Former Freeburg teacher who left teen for dead in Belleville park released from prison
Nearly 18 years ago, a former Freeburg High School teacher nearly strangled a then-17-year-old girl with a belt and left her barely alive in the woods in a Belleville park where she was found about 30 hours later.
On Monday afternoon, he got out of state prison.
Samson “Sam” Shelton, 44, was released after serving about 17 years, or 85%, of his 20-year sentence for trying to kill Ashley Reeves, according to the Illinois Attorney General’s Office victim notification service.
Reeves’ brush with death and Shelton’s arrest have been featured in multiple nationally televised shows.

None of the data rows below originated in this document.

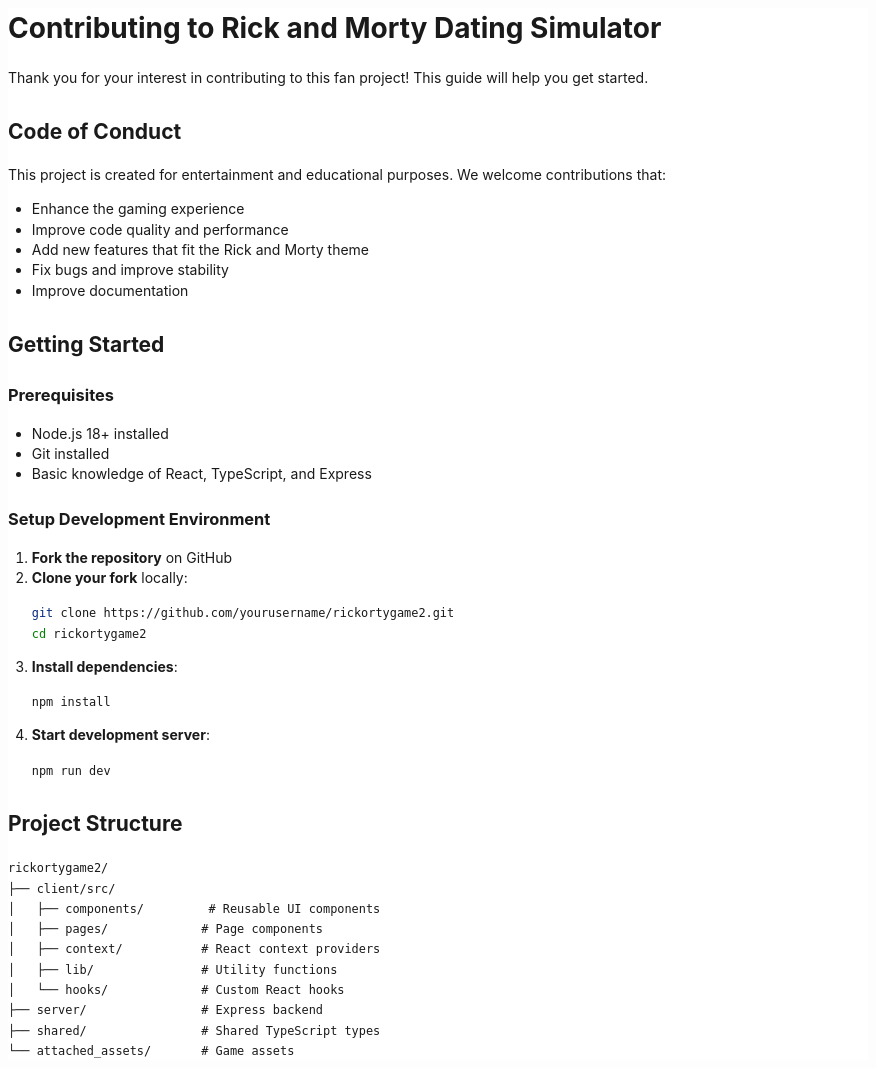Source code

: # Contributing to Rick and Morty Dating Simulator

Thank you for your interest in contributing to this fan project! This guide will help you get started.

## Code of Conduct

This project is created for entertainment and educational purposes. We welcome contributions that:

- Enhance the gaming experience
- Improve code quality and performance
- Add new features that fit the Rick and Morty theme
- Fix bugs and improve stability
- Improve documentation

## Getting Started

### Prerequisites

- Node.js 18+ installed
- Git installed
- Basic knowledge of React, TypeScript, and Express

### Setup Development Environment

1. **Fork the repository** on GitHub
2. **Clone your fork** locally:
   ```bash
   git clone https://github.com/yourusername/rickortygame2.git
   cd rickortygame2
   ```
3. **Install dependencies**:
   ```bash
   npm install
   ```
4. **Start development server**:
   ```bash
   npm run dev
   ```

## Project Structure

```
rickortygame2/
├── client/src/
│   ├── components/         # Reusable UI components
│   ├── pages/             # Page components
│   ├── context/           # React context providers
│   ├── lib/               # Utility functions
│   └── hooks/             # Custom React hooks
├── server/                # Express backend
├── shared/                # Shared TypeScript types
└── attached_assets/       # Game assets
```
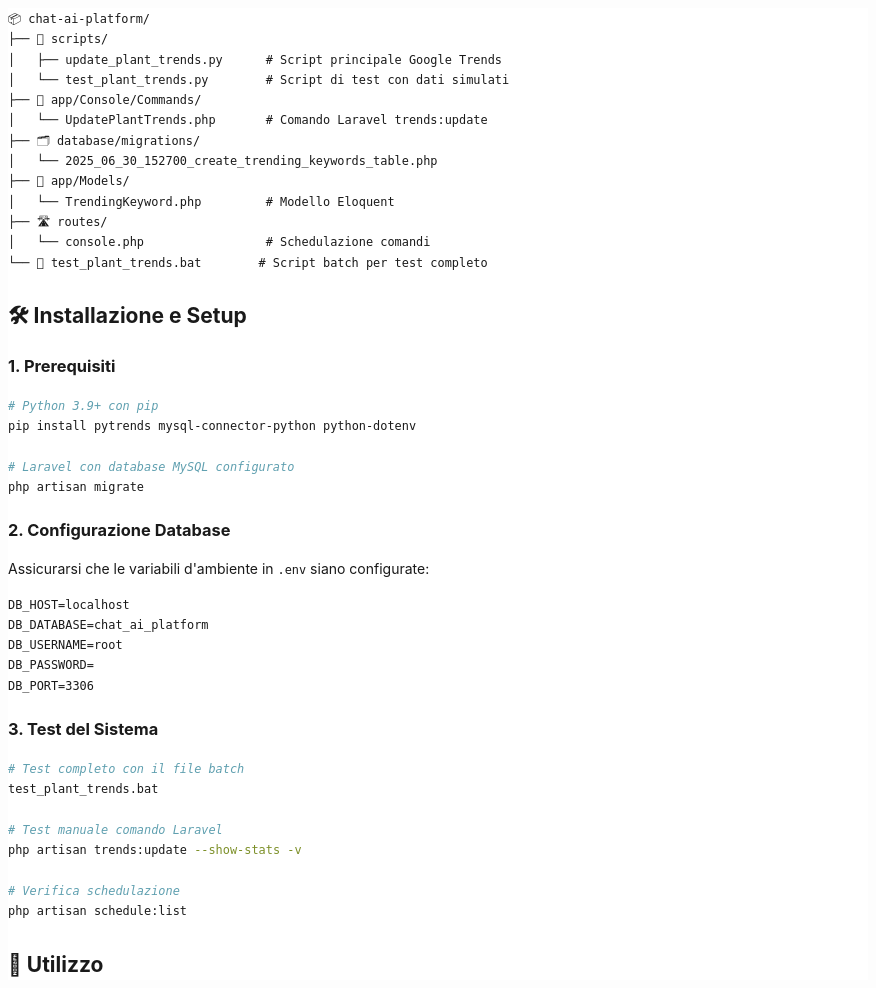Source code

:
 ```
📦 chat-ai-platform/
├── 🐍 scripts/
│   ├── update_plant_trends.py      # Script principale Google Trends
│   └── test_plant_trends.py        # Script di test con dati simulati
├── 🎯 app/Console/Commands/
│   └── UpdatePlantTrends.php       # Comando Laravel trends:update
├── 🗂️ database/migrations/
│   └── 2025_06_30_152700_create_trending_keywords_table.php
├── 📱 app/Models/
│   └── TrendingKeyword.php         # Modello Eloquent
├── 🛣️ routes/
│   └── console.php                 # Schedulazione comandi
└── 🔧 test_plant_trends.bat        # Script batch per test completo
```

## 🛠️ Installazione e Setup

### 1. Prerequisiti
```bash
# Python 3.9+ con pip
pip install pytrends mysql-connector-python python-dotenv

# Laravel con database MySQL configurato
php artisan migrate
```

### 2. Configurazione Database
Assicurarsi che le variabili d'ambiente in `.env` siano configurate:
```env
DB_HOST=localhost
DB_DATABASE=chat_ai_platform
DB_USERNAME=root
DB_PASSWORD=
DB_PORT=3306
```

### 3. Test del Sistema
```bash
# Test completo con il file batch
test_plant_trends.bat

# Test manuale comando Laravel
php artisan trends:update --show-stats -v

# Verifica schedulazione
php artisan schedule:list
```

## 🎯 Utilizzo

Shelton, who taught driver’s education and had a side job as a professional wrestler dubbed “The Teacher,” pleaded guilty in 2007 to the attempted murder of Reeves. He was admitted to the state prison system on June 21, 2007.
Shelton is scheduled to go off parole on April 22, 2027, according to state Department of Corrections records.
St. Clair County sheriff’s investigators found Reeves at about 2 a.m. April 29, 2006, in the woods at Citizens Park in Belleville after Shelton led them to her following a 13-hour interrogation, according to Belleville News-Democrat coverage of the crime.
Reeves had been reported missing and detectives later learned that Shelton, who was then 26, had been in a relationship with Reeves. Officials said the two first met when Reeves was in the seventh grade in Millstadt, the Associated Press has reported.
In a videotape interview with detectives, Shelton admitted that he used a belt in the attack on Reeves.
“I took the belt. I pulled,” he said in the video. “I pulled it on her neck.”
Investigators believe Shelton left her for dead in the woods and then he went line dancing at a country bar.
Reeves suffered brain trauma from the assault and had numerous insect bites that sent her into a high fever.
First-responders didn’t think Reeves would survive the night.
She was hospitalized and then had to go under rehabilitation where she had to learn how to walk and talk again.
But after her recovery, she was able to get a job and have children, according to an episode of “Crime Watch Daily with Chris Hansen” that aired in 2017.
Reeves was interviewed by Elizabeth Smart, herself a victim of a kidnapping crime in Utah, and was asked about her message of survival.
“Don’t give up,” Reeves said. “Don’t ever give up on yourself. There’s bigger things out there. I’ve gone through plenty of hardship and just keep fighting.”